Your assignment — From the first line of the listing below to the line containing "Fig. 8. Effect", write out everything exactly. No pictures.

Information shown —
▼▼▼

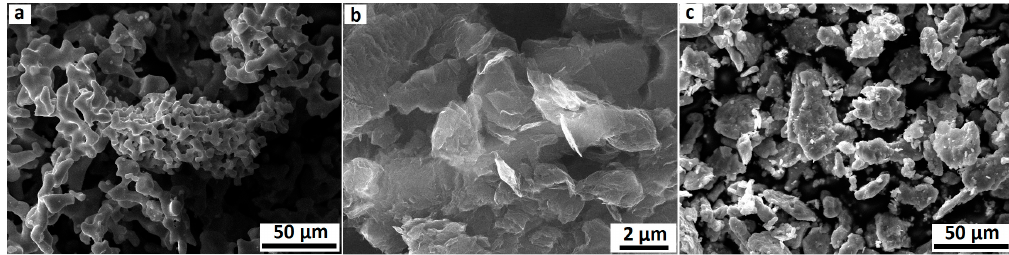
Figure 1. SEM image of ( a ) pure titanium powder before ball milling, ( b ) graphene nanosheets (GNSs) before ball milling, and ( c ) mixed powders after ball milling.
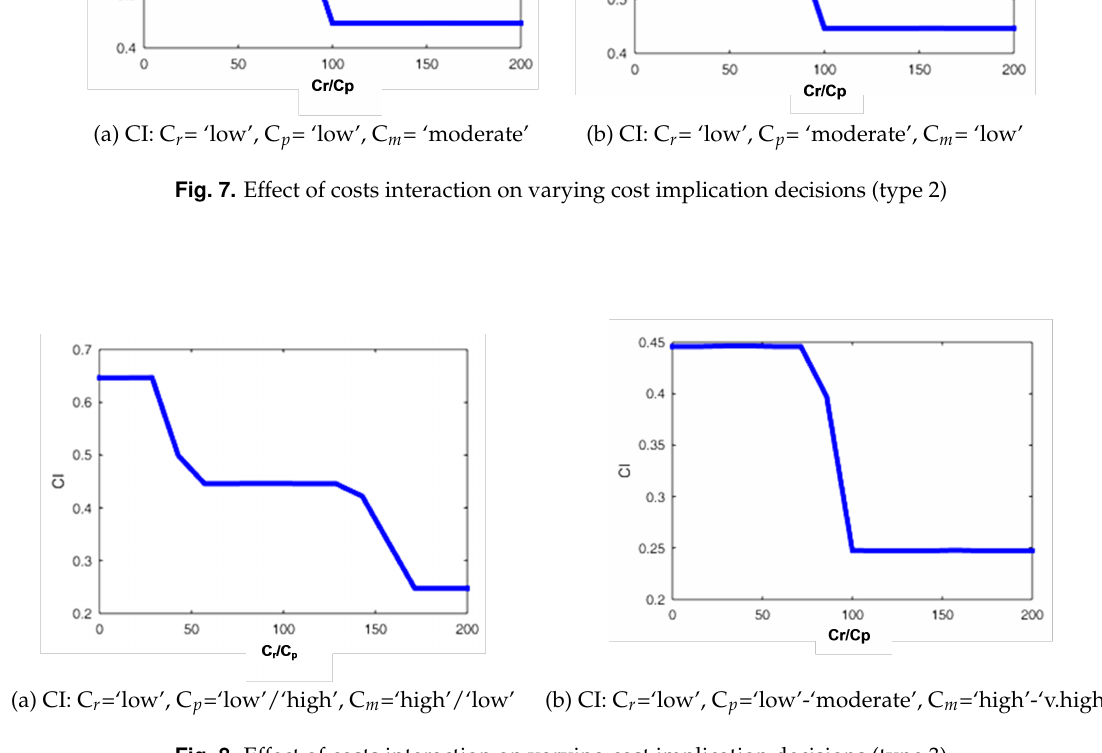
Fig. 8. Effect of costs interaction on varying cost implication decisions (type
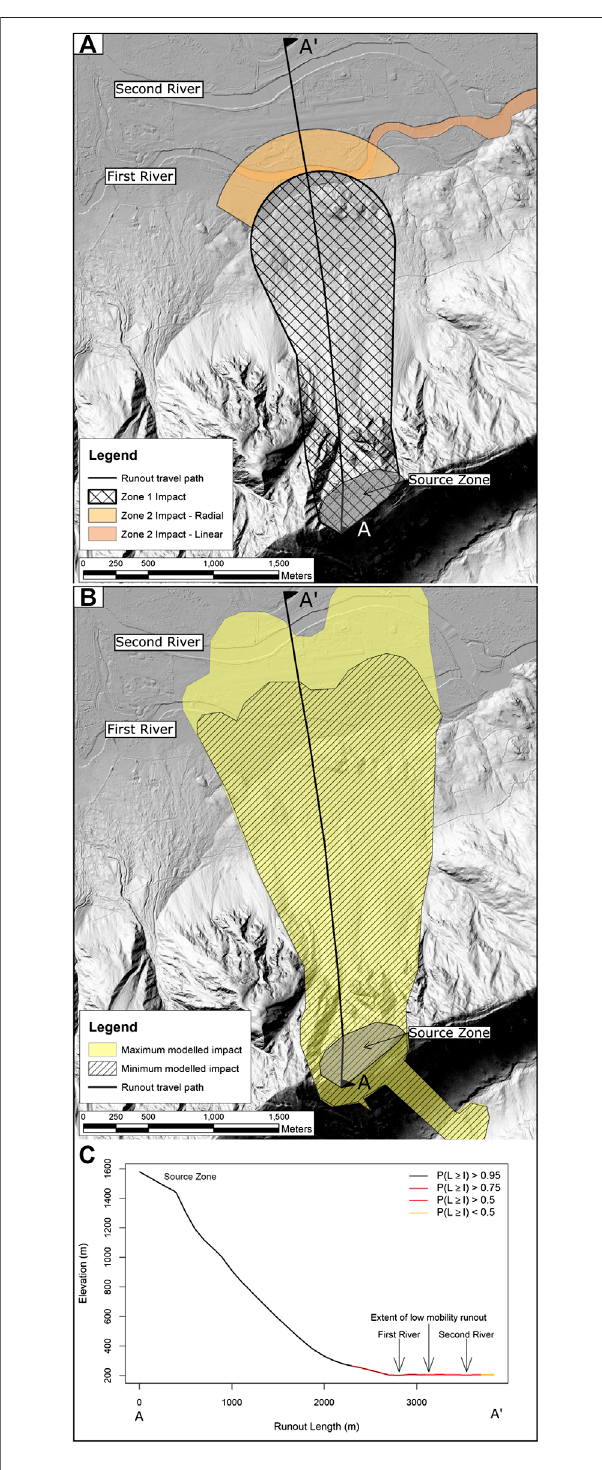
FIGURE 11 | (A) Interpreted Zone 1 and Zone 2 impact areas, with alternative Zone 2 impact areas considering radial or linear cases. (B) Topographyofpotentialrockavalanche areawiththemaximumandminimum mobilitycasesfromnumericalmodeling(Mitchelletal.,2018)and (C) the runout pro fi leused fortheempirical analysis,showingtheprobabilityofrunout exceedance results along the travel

▲▲▲

Finished task —
Figure 1. SEM image of ( a ) pure titanium powder before ball milling, ( b ) graphene nanosheets (GNSs) before ball milling, and ( c ) mixed powders after ball milling.
Fig. 8. Effect of costs interaction on varying cost implication decisions (type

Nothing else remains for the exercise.